HIV invades and swiftly overpowers the immune cell's DNA, inserting its own viral blueprints into the cellular machinery, poisoning genes and altering the cellular energy source, the researchers said.
It then suppresses the immune cell's DNA repair mechanism, and induces the cell suicide process called apoptosis, they said in their study. ``When we looked at the data, we realized how much HIV packs a punch,'' Corbeil added..
``The virus is extremely clever,'' said Dr. Daniel Masys, a biomedical information technology expert at UCSD School of Medicine and co-author of the study. ``It doesn't just hit the cell randomly, kind of shooting holes in it. It actually initiates the process of programmed cell death.''
``HIV actually suppresses more genes than it turns on as the process unfolds. Basically, the cell perceives this invasion and shuts down and commits apoptosis. To me, it was somewhat surprising that it was at that scale.''
The destruction of the immune cells robs the body of its ability to defend itself, eventually leading to the collapse of the immune system and full-blown AIDS.
Corbeil said a better understanding of how the virus decimates immune system cells could help in the development of drugs or vaccines to block or prevent HIV infection. The study appears in the journal Genome Research.
Microarray ``gene chip'' technology, silicon chips coated with DNA fragments, and a software program designed by UCSD experts enabled the researchers simultaneously to monitor about 6,800 genes eight times over a period of three days to see whether they were active or inactive. It was the largest number of genes ever tracked by AIDS researchers.
``Historically this kind of research would measure one or two enzymes or one or two molecules of interest,'' Masys said.
``Now we can look across the entire blueprint of the cell, the entire genome, and watch how the orchestration of destruction by the virus occurs at a molecular level. That's really without precedent.''
The researchers took CD4+ T cells, infected them, and watched the process unfold over 72 hours. Healthy cells were analyzed at the same intervals for comparison.
The researchers found that within hours of infecting the immune cell, HIV suppressed genes that maintain a constant and healthy internal environment.

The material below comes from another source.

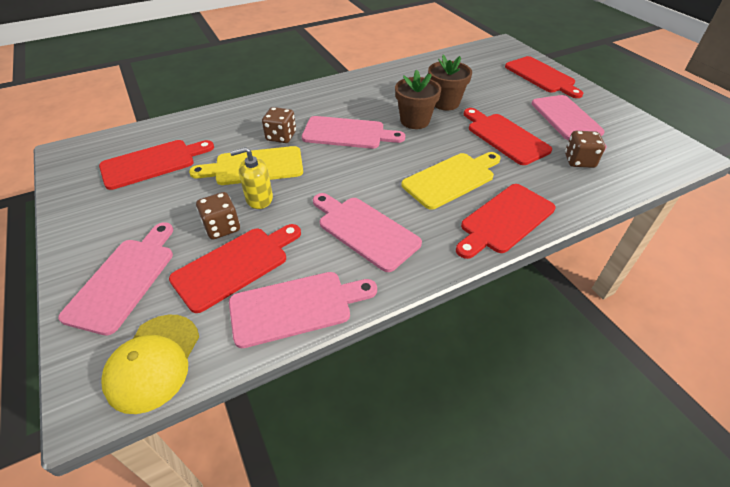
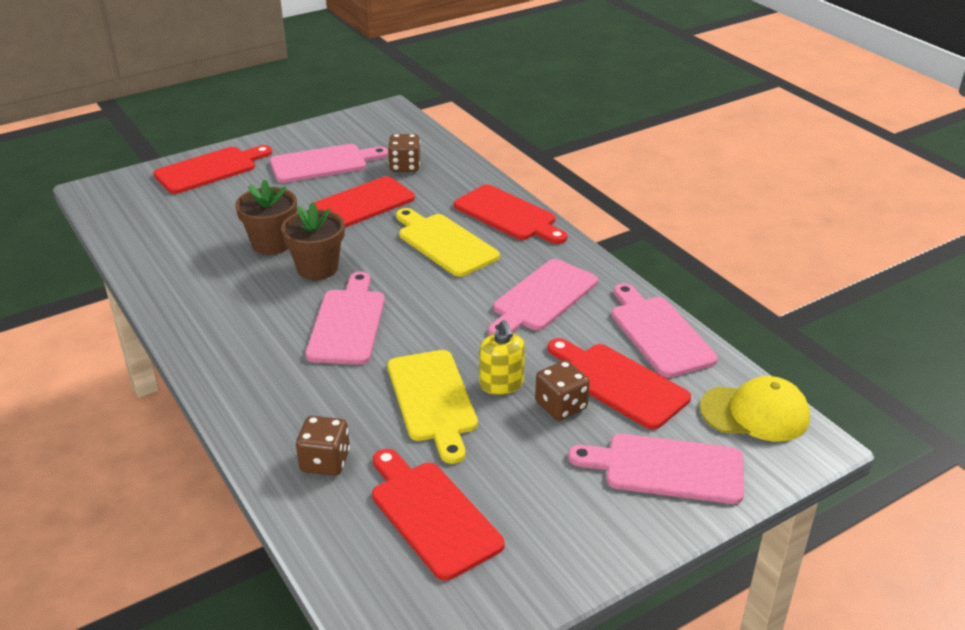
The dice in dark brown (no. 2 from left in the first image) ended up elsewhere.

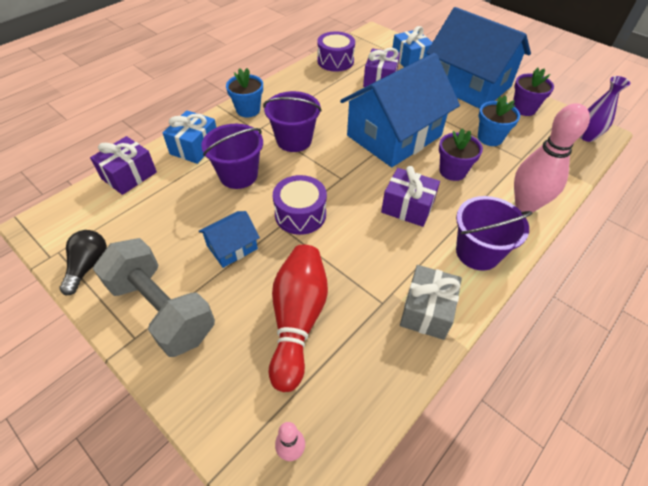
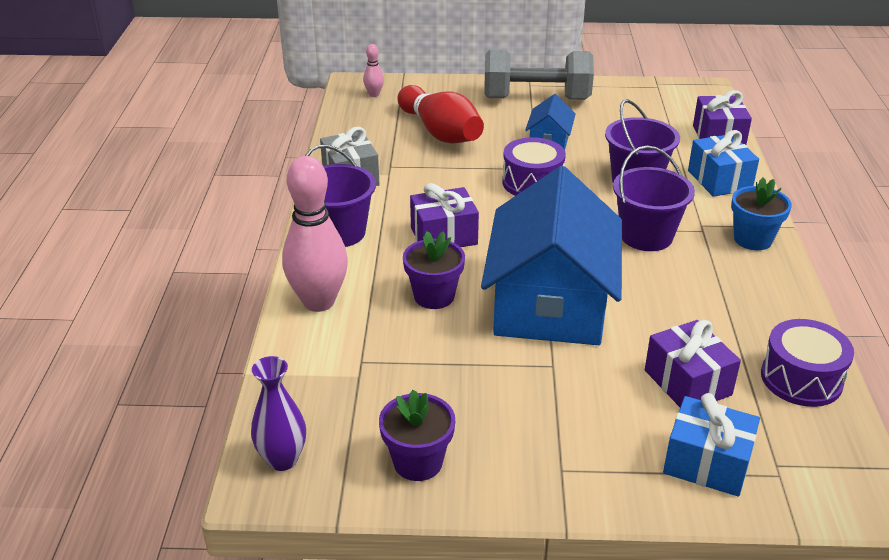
The second view lost the light bulb in ebony.
The second view lost the toy house in cobalt (no. 3 from left).
The second view lost the plant pot in cobalt (no. 2 from left).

HIV cripples enzymes vital for the function of the mitochondria, the cell's energy source.
HIV also deactivates the genes that normally fix altered cellular DNA, leaving the immune cell unable to repair ongoing damage caused by the virus, the researchers said.
Almost immediately after infection, HIV begins turning off some key genes while turning on others in the host cell.

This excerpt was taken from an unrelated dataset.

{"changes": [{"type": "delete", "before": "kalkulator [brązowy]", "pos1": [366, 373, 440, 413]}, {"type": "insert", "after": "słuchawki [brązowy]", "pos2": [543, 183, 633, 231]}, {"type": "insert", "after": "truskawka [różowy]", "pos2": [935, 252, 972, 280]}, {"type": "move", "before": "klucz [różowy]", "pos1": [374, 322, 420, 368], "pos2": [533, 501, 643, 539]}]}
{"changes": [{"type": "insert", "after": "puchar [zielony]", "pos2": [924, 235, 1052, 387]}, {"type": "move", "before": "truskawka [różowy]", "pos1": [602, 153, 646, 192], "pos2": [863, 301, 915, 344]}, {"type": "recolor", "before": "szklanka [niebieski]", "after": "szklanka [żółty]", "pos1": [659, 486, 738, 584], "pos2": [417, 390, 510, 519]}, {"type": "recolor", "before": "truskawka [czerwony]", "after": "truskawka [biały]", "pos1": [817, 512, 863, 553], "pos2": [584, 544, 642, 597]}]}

The first observation by the researchers came 30 minutes after infection. HIV already had suppressed more than 500 genes in the infected cells, while activating nearly 200 other genes -- including ``suicide'' genes that generally stay dormant until being activated as part of the normal cycle of cell death.
the end of three days, HIV had turned off about half the genes that normally
would be active in a healthy immune cell, the researchers found.